> Request
From the entries below, return exactly the lines beginning at the one that contains "https://mydatamerge.com/wp-content/uploads/mydatamerge_signet.sv" and ending at the one that contains "Verify My Insurance", both of them included, and only those lines.
*** Opening of Record set ***
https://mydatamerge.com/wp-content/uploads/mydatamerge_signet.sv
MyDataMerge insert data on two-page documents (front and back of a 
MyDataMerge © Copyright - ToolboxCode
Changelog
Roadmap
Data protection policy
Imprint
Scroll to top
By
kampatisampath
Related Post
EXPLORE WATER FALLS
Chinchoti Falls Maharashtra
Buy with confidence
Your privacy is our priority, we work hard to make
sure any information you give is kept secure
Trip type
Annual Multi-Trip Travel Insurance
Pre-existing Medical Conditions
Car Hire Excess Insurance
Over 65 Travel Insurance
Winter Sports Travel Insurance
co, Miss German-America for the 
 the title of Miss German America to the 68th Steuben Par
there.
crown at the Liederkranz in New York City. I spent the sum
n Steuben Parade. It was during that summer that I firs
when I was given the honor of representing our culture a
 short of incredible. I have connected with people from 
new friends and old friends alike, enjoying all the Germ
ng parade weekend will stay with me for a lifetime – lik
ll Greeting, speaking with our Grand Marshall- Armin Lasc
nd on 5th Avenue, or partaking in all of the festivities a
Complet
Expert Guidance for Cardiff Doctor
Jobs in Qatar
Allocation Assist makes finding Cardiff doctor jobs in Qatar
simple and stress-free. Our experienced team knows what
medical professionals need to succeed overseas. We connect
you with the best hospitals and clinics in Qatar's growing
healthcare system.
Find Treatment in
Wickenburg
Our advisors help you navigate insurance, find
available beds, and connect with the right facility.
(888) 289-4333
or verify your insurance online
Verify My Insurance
*** Close of Record set ***
*** Opening of Record set ***
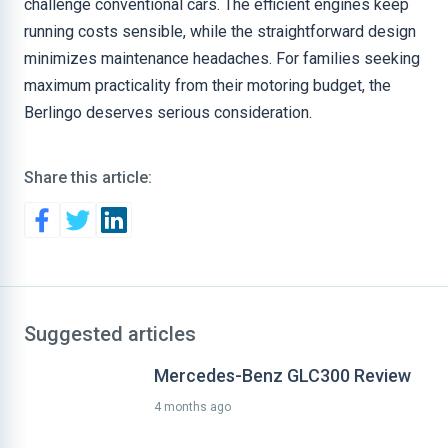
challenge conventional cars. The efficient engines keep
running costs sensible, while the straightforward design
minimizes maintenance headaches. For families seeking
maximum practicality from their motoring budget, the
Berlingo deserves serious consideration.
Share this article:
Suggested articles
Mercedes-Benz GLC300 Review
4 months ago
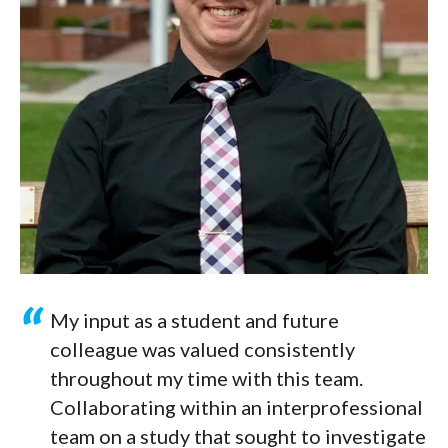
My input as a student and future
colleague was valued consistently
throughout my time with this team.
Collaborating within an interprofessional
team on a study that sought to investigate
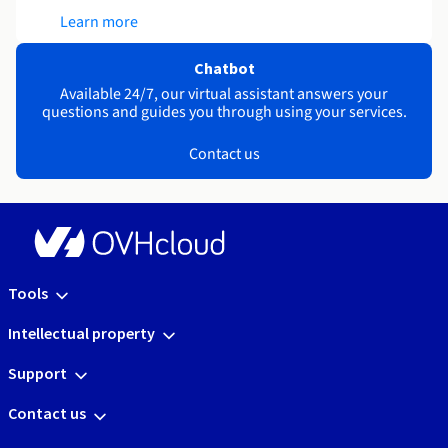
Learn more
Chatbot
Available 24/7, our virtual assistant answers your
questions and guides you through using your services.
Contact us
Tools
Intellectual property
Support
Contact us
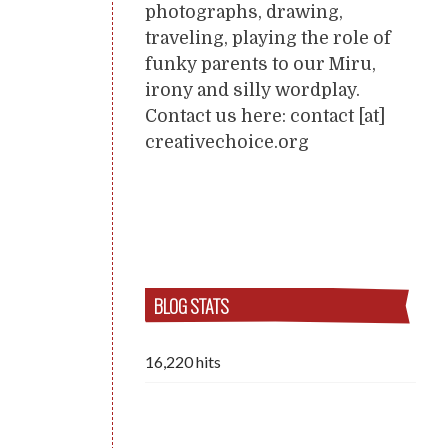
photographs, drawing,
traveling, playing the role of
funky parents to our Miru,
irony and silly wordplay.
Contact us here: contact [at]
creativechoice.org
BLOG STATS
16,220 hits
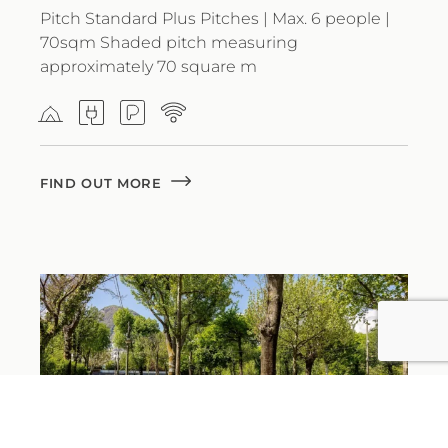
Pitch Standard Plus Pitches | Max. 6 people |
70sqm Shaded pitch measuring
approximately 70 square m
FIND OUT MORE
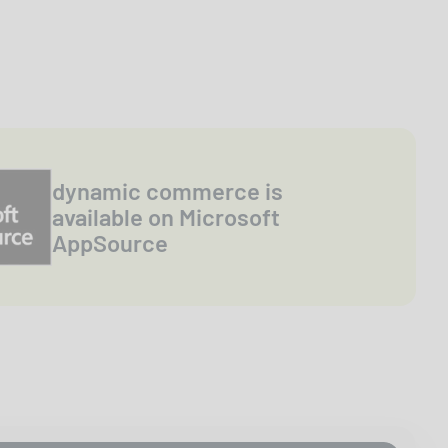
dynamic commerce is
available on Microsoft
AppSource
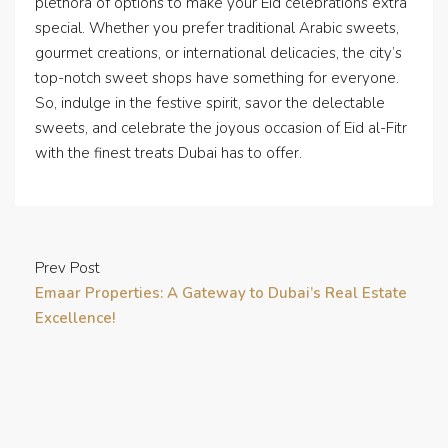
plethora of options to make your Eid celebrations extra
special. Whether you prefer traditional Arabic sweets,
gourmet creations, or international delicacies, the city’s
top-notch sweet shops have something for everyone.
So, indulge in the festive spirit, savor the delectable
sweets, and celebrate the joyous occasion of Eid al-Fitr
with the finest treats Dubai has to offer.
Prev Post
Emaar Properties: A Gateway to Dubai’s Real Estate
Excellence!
*** Close of Record set ***
> Answer box
https://mydatamerge.com/wp-content/uploads/mydatamerge_signet.sv
MyDataMerge insert data on two-page documents (front and back of a 
MyDataMerge © Copyright - ToolboxCode
Changelog
Roadmap
Data protection policy
Imprint
Scroll to top
By
kampatisampath
Related Post
EXPLORE WATER FALLS
Chinchoti Falls Maharashtra
Buy with confidence
Your privacy is our priority, we work hard to make
sure any information you give is kept secure
Trip type
Annual Multi-Trip Travel Insurance
Pre-existing Medical Conditions
Car Hire Excess Insurance
Over 65 Travel Insurance
Winter Sports Travel Insurance
co, Miss German-America for the 
 the title of Miss German America to the 68th Steuben Par
there.
crown at the Liederkranz in New York City. I spent the sum
n Steuben Parade. It was during that summer that I firs
when I was given the honor of representing our culture a
 short of incredible. I have connected with people from 
new friends and old friends alike, enjoying all the Germ
ng parade weekend will stay with me for a lifetime – lik
ll Greeting, speaking with our Grand Marshall- Armin Lasc
nd on 5th Avenue, or partaking in all of the festivities a
Complet
Expert Guidance for Cardiff Doctor
Jobs in Qatar
Allocation Assist makes finding Cardiff doctor jobs in Qatar
simple and stress-free. Our experienced team knows what
medical professionals need to succeed overseas. We connect
you with the best hospitals and clinics in Qatar's growing
healthcare system.
Find Treatment in
Wickenburg
Our advisors help you navigate insurance, find
available beds, and connect with the right facility.
(888) 289-4333
or verify your insurance online
Verify My Insurance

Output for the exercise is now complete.